What makes a soap hard or soft?


----------



## linn (Jul 19, 2005)

It may have contained a majority of hard oils. The maker may have also included sodium lactate or stearic acid. It was probably also well cured.


----------



## MullersLaneFarm (Jul 23, 2004)

It could be a couple of things. 

Various oils contribute to how hard and how long the soap will last. As does the amount of liquid used in the lye solution and just as important ... how long it had been since the time it was made and the time it was used.

In the past 14 years, I've seen the 'cure' time go from 8 weeks to 6, to 4, to 2 ... all justified by the soap maker for one reason or another.

The 'cure' time DOES make a difference in how long your soap will last because excess liquid is evaporated out. I'm betting that this bar of soap also has a real nice lather to it. Just another bonus for long cure times.

Soaps using AO (animal oils) seem to last longer than an all vegetable oil soap ... unless the soap maker is using a hydrogenated vegetable oil.


----------



## snoozy (May 10, 2002)

Thanks. So the cure time -- will any soap become harder if you just store it?


----------



## Tinker (Apr 5, 2004)

Yes, all soap should get harder with age.

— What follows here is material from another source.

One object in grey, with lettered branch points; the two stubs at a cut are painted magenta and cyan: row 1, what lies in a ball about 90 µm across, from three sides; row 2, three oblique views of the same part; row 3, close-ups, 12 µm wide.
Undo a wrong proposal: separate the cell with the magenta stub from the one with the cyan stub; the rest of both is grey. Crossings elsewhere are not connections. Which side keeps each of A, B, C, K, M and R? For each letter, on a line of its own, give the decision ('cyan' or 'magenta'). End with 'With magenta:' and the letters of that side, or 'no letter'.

However, the recipe you use is important too. An aged batch made with mostly solid oils will end up harder than a batch made with mostly liquid oils. There are exceptions, as a 100% oilve oil soap will be so hard in 24 hours it may be difficult to cut. But as a rule, it is a bit slimey, and dosen't usually last a long time.

So, in considering final hardness, oils, lye discount, water discount, and cure time are all factors. Oher additives such as fragrence & color can affect final outcome too.


----------